With his last breath, Arthur’s lauvan loosen from his body and float through the air like dandelion seeds in the breeze. As they leave, they fade from the familiar spring green I’ve come to cherish to a translucent gray that quickly disintegrates into nothing, leaving only a few pale strands lying limp on his torso, lifeless. Arthur’s lauvan disappear, and my lauvan that were connected to him flutter untethered between us. An aching, overwhelming sense of emptiness rips at my insides. My tears drip onto his chest.
“Don’t leave me alone, Arthur.” The blood leaking through my fingers from the wound on his abdomen slows, and then stops. I start to sob, pressing my forehead into his chest. “Don’t go where I can’t follow.”
CHAPTER XXX
“It’s good to see you again, Merry,” Dr. Dilleck says when I enter her office. She’s dressed in a matching pink sweater and blouse combo that suits her midnight-blue lauvan. She tucks her hair behind an ear in a gesture I recognize from last time—it must be a nervous tic. She smiles on my approach to the couch, but the smile falters when she sees my face. Huh. I didn’t realize I looked as bad as all that. She asks gently, “Is there anything you’d like to talk about in particular today?”

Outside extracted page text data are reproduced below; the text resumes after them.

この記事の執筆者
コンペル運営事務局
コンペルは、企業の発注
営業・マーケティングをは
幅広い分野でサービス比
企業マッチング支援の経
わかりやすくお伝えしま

I sit heavily on the couch. I don’t play around this time. Braulio’s death weighs too profoundly on me for games. I sigh, wondering what to say, wondering why I’m here again. It seemed like a good idea yesterday after hearing the news about Braulio. Now I feel dull resignation settle over me like a deep muffling snowfall. I just want to sleep, to lose myself in memories if I can’t have oblivion. At least my memories are old wounds, familiar bruises that I know how to deal with. Braulio’s death is still too sharp.
“I don’t know why I came,” I say. My voice sounds slow and heavy. “This was a mistake. I should go.”
“Merry, please.” Dr. Dilleck leans forward as if she will get up and force me back down to the couch, although I haven’t yet moved. “Please stay. Please tell me what’s troubling you.”